Das Clauerthaus in Trebbin bot am Samstag nicht nur Schutz vor Regen, Matsch und trüben Wolken, sondern auch Kaffee, Kuchen und Kultur, denn das bekannte Brandenburgische Konzertorchester Eberswalde gab dort einen kleinen Einblick in sein großes Repertoire. Von Barock und Klassik über Opern, Operetten und Filmmusik reicht dieses. Das besondere am samstäglichen Konzert: Das Publikum durfte die Stücke selbst wählen.

Unter dem Titel „Wunschkonzert“ stellte Dirigent und Intendant Holger Scheller zuvor einige Stücke zur Auswahl, aus denen die Trebbiner das Programm zusammenstellen durften. Die Wahllisten wertete Scheller selbst aus. „Meistens ist es eine gute Mischung“ sagte er, es komme darauf an, was man anbiete. Mal lege er den Fokus auf Opern und Operetten, mal auf Musicals und Filmmusik. So wird es auch für die Musiker selbst nicht langweilig.

Wunschkonzert mit Barbier

Einige Stücke sind jedoch echte Dauerbrenner: „Die Ouvertüre aus Rossinis Oper ‚Der Barbier von Sevilla’ ist immer dabei“, so Scheller, genauso wie das Largo aus Vivaldis „Winter“. Vertont wurden die Stücke von zwei Geigen, gespielt von Alexandra Paladi und Gloria Diaz, dazu Junko Fuiji am Cello und Scheller am Klavier. Ganz besonders angetan waren die Besucher jedoch von Sopranistin Erika Buchholz.

Die ursprünglich aus den USA kommende Sängerin studierte in Chicago und gewann mehrere internationale Auszeichnungen. Seit sieben Jahren lebt sie in Berlin und steht seit letztem Weihnachten dem Orchester Eberswalde zur Seite. Mit Witz und Charme umgarnte sie die rund 60 Gäste und wickelte sie mit „Meine Lippen, die küssen so heiß“ um den Finger.

Das Orchester ist in der Region gut bekannt

Zwischen den Stücken brachte Scheller mit einigen Anekdoten zum jeweiligen Stück oder Komponisten das Publikum zum Lachen. So erzählte er von Rossinis unglücklicher Premiere des „Barbier von Sevilla“, bei der zwischen den Sängern eine Katze über die Bühne gelaufen sei.

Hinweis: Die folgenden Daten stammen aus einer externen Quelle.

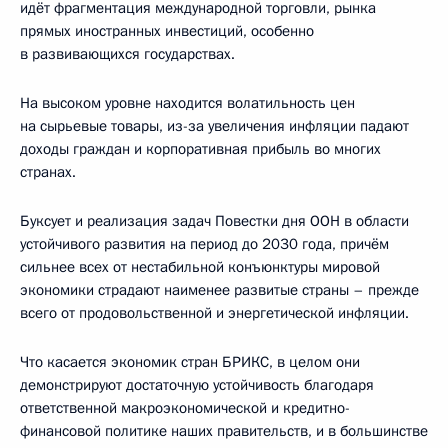
идёт фрагментация международной торговли, рынка
прямых иностранных инвестиций, особенно
в развивающихся государствах.
На высоком уровне находится волатильность цен
на сырьевые товары, из-за увеличения инфляции падают
доходы граждан и корпоративная прибыль во многих
странах.
Буксует и реализация задач Повестки дня ООН в области
устойчивого развития на период до 2030 года, причём
сильнее всех от нестабильной конъюнктуры мировой
экономики страдают наименее развитые страны – прежде
всего от продовольственной и энергетической инфляции.
Что касается экономик стран БРИКС, в целом они
демонстрируют достаточную устойчивость благодаря
ответственной макроэкономической и кредитно-
финансовой политике наших правительств, и в большинстве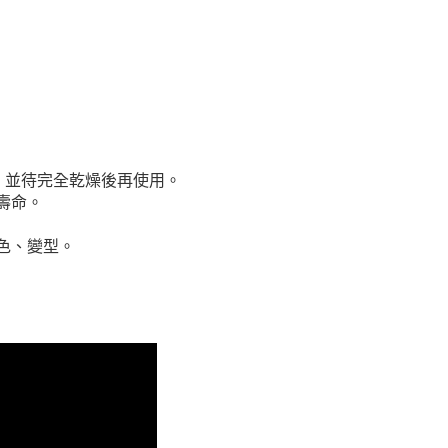
，並待完全乾燥後再使用。
壽命。
色、變型。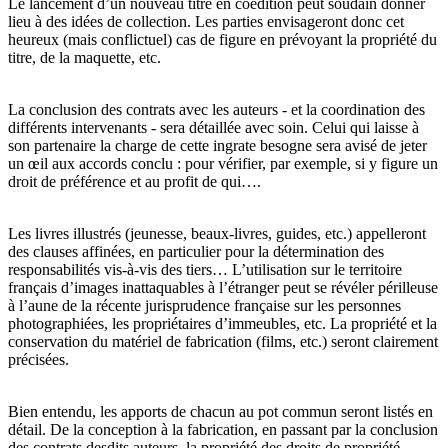
Le lancement d’un nouveau titre en coédition peut soudain donner
lieu à des idées de collection. Les parties envisageront donc cet
heureux (mais conflictuel) cas de figure en prévoyant la propriété du
titre, de la maquette, etc.
La conclusion des contrats avec les auteurs - et la coordination des
différents intervenants - sera détaillée avec soin. Celui qui laisse à
son partenaire la charge de cette ingrate besogne sera avisé de jeter
un œil aux accords conclu : pour vérifier, par exemple, si y figure un
droit de préférence et au profit de qui….
Les livres illustrés (jeunesse, beaux-livres, guides, etc.) appelleront
des clauses affinées, en particulier pour la détermination des
responsabilités vis-à-vis des tiers… L’utilisation sur le territoire
français d’images inattaquables à l’étranger peut se révéler périlleuse
à l’aune de la récente jurisprudence française sur les personnes
photographiées, les propriétaires d’immeubles, etc. La propriété et la
conservation du matériel de fabrication (films, etc.) seront clairement
précisées.
Bien entendu, les apports de chacun au pot commun seront listés en
détail. De la conception à la fabrication, en passant par la conclusion
des contrats desdits auteurs, la propriété des droits de propriété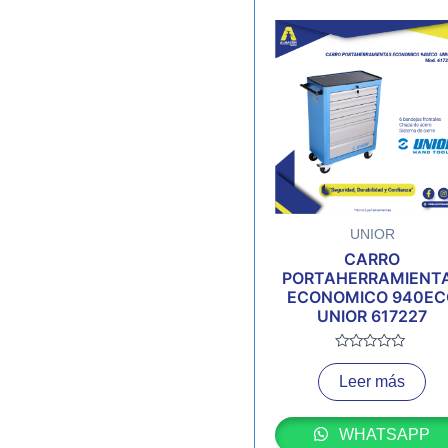
UNIOR
CARRO
PORTAHERRAMIENT
ECONOMICO 940EC
UNIOR 617227
Valorado
con
Leer más
0
de
5
WHATSAPP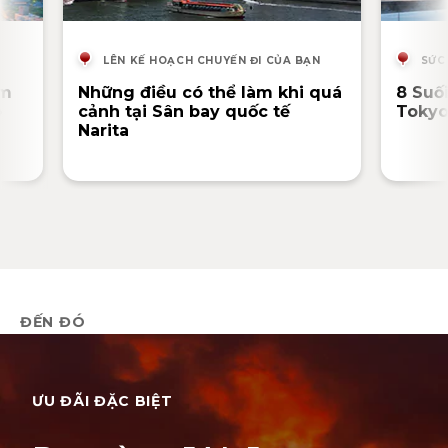
LÊN KẾ HOẠCH CHUYẾN ĐI CỦA BẠN
SỨC
ểm
Những điều có thể làm khi quá
8 Suố
o
cảnh tại Sân bay quốc tế
Toky
Narita
ĐẾN ĐÓ
ƯU ĐÃI ĐẶC BIỆT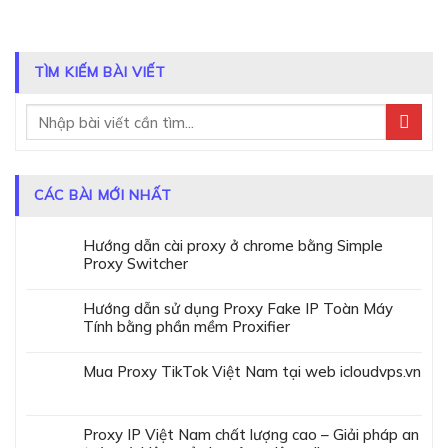
TÌM KIẾM BÀI VIẾT
CÁC BÀI MỚI NHẤT
Hướng dẫn cài proxy ở chrome bằng Simple
Proxy Switcher
Hướng dẫn sử dụng Proxy Fake IP Toàn Máy
Tính bằng phần mềm Proxifier
Mua Proxy TikTok Việt Nam tại web icloudvps.vn
Proxy IP Việt Nam chất lượng cao – Giải pháp an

Für das Konzert reisten sogar Besucher aus Jüterbog und Zossen an, was nicht verwunderlich ist, schließlich ist das Konzertorchester brandenburgweit bekannt. Mit etwa 160 Auftritten im Jahr kommt es viel herum – „wir sind immer unterwegs“, so Scheller, der 1994 über eine Stellenanzeige zum Orchester kam. In jenem Jahr gab es eine Auflösungswelle, in der viele Rundfunk- und Tanzorchester zerfielen. Einige der dadurch arbeitslos gewordenen Musiker wurden die Basis für das jetzige Konzertorchester. „Sie haben hier ein neues Zuhause gefunden“, sagte Scheller.